Task material Block Start

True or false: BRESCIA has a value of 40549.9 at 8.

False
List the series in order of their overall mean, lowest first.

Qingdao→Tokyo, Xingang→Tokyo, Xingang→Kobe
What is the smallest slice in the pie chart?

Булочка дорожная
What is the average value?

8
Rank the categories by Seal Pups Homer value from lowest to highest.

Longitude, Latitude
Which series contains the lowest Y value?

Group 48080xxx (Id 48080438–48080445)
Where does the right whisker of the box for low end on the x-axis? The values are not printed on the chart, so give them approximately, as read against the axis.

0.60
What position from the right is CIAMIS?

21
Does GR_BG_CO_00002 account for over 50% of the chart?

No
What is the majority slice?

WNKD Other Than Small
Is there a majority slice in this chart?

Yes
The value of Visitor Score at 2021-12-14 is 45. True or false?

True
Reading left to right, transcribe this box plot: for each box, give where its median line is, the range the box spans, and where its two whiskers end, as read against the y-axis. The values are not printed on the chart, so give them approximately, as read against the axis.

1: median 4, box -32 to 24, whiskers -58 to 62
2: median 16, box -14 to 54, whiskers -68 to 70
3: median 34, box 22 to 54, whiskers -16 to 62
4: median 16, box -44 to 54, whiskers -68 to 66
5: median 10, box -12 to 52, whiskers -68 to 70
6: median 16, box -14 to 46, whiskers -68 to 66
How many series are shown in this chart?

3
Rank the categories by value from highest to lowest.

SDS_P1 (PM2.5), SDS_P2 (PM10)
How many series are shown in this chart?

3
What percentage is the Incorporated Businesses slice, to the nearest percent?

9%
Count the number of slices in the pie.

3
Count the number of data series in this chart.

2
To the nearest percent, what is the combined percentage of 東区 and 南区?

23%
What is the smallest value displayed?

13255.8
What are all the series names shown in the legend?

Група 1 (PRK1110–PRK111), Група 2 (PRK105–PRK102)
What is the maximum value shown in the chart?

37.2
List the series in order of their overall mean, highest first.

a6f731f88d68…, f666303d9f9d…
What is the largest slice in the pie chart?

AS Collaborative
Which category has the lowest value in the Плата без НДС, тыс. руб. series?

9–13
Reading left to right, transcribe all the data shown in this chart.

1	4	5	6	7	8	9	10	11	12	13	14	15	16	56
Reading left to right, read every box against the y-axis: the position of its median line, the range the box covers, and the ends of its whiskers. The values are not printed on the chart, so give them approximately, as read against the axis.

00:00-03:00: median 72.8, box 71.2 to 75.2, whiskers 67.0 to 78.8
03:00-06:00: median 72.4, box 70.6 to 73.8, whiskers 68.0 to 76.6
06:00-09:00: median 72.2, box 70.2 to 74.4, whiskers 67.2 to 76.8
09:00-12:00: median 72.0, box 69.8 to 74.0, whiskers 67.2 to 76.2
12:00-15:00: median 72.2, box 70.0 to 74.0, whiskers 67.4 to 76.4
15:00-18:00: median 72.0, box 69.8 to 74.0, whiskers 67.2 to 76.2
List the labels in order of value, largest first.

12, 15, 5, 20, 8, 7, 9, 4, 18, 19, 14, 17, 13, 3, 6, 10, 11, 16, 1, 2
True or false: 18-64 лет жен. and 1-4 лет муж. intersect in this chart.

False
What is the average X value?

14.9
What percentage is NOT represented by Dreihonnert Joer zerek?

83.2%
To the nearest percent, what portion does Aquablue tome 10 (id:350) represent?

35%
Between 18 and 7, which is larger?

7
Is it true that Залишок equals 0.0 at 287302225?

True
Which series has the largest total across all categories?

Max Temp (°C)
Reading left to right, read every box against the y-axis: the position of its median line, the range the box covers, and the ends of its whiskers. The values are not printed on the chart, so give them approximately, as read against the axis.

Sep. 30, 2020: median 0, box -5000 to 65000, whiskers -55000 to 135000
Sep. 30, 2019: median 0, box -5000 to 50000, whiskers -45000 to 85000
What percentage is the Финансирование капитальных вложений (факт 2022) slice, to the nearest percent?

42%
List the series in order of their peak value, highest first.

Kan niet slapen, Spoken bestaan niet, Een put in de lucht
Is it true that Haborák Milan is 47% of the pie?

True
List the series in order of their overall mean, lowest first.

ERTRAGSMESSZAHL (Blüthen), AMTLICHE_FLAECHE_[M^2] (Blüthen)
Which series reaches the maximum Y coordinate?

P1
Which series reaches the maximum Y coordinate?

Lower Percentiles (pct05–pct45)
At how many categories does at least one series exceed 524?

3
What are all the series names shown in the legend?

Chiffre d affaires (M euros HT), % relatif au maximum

Task material Block End

* [Exercise objective]:
Please repeat all of the dataset records above word for word, without changing anything.

* [Response for this exercise]:
True or false: BRESCIA has a value of 40549.9 at 8.

False
List the series in order of their overall mean, lowest first.

Qingdao→Tokyo, Xingang→Tokyo, Xingang→Kobe
What is the smallest slice in the pie chart?

Булочка дорожная
What is the average value?

8
Rank the categories by Seal Pups Homer value from lowest to highest.

Longitude, Latitude
Which series contains the lowest Y value?

Group 48080xxx (Id 48080438–48080445)
Where does the right whisker of the box for low end on the x-axis? The values are not printed on the chart, so give them approximately, as read against the axis.

0.60
What position from the right is CIAMIS?

21
Does GR_BG_CO_00002 account for over 50% of the chart?

No
What is the majority slice?

WNKD Other Than Small
Is there a majority slice in this chart?

Yes
The value of Visitor Score at 2021-12-14 is 45. True or false?

True
Reading left to right, transcribe this box plot: for each box, give where its median line is, the range the box spans, and where its two whiskers end, as read against the y-axis. The values are not printed on the chart, so give them approximately, as read against the axis.

1: median 4, box -32 to 24, whiskers -58 to 62
2: median 16, box -14 to 54, whiskers -68 to 70
3: median 34, box 22 to 54, whiskers -16 to 62
4: median 16, box -44 to 54, whiskers -68 to 66
5: median 10, box -12 to 52, whiskers -68 to 70
6: median 16, box -14 to 46, whiskers -68 to 66
How many series are shown in this chart?

3
Rank the categories by value from highest to lowest.

SDS_P1 (PM2.5), SDS_P2 (PM10)
How many series are shown in this chart?

3
What percentage is the Incorporated Businesses slice, to the nearest percent?

9%
Count the number of slices in the pie.

3
Count the number of data series in this chart.

2
To the nearest percent, what is the combined percentage of 東区 and 南区?

23%
What is the smallest value displayed?

13255.8
What are all the series names shown in the legend?

Група 1 (PRK1110–PRK111), Група 2 (PRK105–PRK102)
What is the maximum value shown in the chart?

37.2
List the series in order of their overall mean, highest first.

a6f731f88d68…, f666303d9f9d…
What is the largest slice in the pie chart?

AS Collaborative
Which category has the lowest value in the Плата без НДС, тыс. руб. series?

9–13
Reading left to right, transcribe all the data shown in this chart.

1	4	5	6	7	8	9	10	11	12	13	14	15	16	56
Reading left to right, read every box against the y-axis: the position of its median line, the range the box covers, and the ends of its whiskers. The values are not printed on the chart, so give them approximately, as read against the axis.

00:00-03:00: median 72.8, box 71.2 to 75.2, whiskers 67.0 to 78.8
03:00-06:00: median 72.4, box 70.6 to 73.8, whiskers 68.0 to 76.6
06:00-09:00: median 72.2, box 70.2 to 74.4, whiskers 67.2 to 76.8
09:00-12:00: median 72.0, box 69.8 to 74.0, whiskers 67.2 to 76.2
12:00-15:00: median 72.2, box 70.0 to 74.0, whiskers 67.4 to 76.4
15:00-18:00: median 72.0, box 69.8 to 74.0, whiskers 67.2 to 76.2
List the labels in order of value, largest first.

12, 15, 5, 20, 8, 7, 9, 4, 18, 19, 14, 17, 13, 3, 6, 10, 11, 16, 1, 2
True or false: 18-64 лет жен. and 1-4 лет муж. intersect in this chart.

False
What is the average X value?

14.9
What percentage is NOT represented by Dreihonnert Joer zerek?

83.2%
To the nearest percent, what portion does Aquablue tome 10 (id:350) represent?

35%
Between 18 and 7, which is larger?

7
Is it true that Залишок equals 0.0 at 287302225?

True
Which series has the largest total across all categories?

Max Temp (°C)
Reading left to right, read every box against the y-axis: the position of its median line, the range the box covers, and the ends of its whiskers. The values are not printed on the chart, so give them approximately, as read against the axis.

Sep. 30, 2020: median 0, box -5000 to 65000, whiskers -55000 to 135000
Sep. 30, 2019: median 0, box -5000 to 50000, whiskers -45000 to 85000
What percentage is the Финансирование капитальных вложений (факт 2022) slice, to the nearest percent?

42%
List the series in order of their peak value, highest first.

Kan niet slapen, Spoken bestaan niet, Een put in de lucht
Is it true that Haborák Milan is 47% of the pie?

True
List the series in order of their overall mean, lowest first.

ERTRAGSMESSZAHL (Blüthen), AMTLICHE_FLAECHE_[M^2] (Blüthen)
Which series reaches the maximum Y coordinate?

P1
Which series reaches the maximum Y coordinate?

Lower Percentiles (pct05–pct45)
At how many categories does at least one series exceed 524?

3
What are all the series names shown in the legend?

Chiffre d affaires (M euros HT), % relatif au maximum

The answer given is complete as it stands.